• [Description of the task] Pick out the lines below with "Canadian" and list them.

● ● ● ● ●

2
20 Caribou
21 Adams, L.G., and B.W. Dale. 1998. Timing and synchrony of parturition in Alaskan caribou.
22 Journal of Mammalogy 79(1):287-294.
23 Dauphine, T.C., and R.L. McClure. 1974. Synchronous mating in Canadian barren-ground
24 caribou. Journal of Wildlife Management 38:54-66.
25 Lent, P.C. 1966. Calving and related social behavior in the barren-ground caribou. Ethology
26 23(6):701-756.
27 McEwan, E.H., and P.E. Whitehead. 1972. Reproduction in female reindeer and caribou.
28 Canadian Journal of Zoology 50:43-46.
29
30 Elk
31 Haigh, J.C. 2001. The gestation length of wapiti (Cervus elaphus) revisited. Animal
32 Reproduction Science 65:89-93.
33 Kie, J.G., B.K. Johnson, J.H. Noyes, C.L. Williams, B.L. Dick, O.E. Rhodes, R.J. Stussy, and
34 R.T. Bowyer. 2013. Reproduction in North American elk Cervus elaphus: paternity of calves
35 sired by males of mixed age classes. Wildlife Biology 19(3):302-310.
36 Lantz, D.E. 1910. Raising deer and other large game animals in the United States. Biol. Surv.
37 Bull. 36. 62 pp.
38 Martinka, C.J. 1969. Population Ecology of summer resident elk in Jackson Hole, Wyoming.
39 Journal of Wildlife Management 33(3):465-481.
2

● ● ● ● ●

• [Result for this task]
23 Dauphine, T.C., and R.L. McClure. 1974. Synchronous mating in Canadian barren-ground
28 Canadian Journal of Zoology 50:43-46.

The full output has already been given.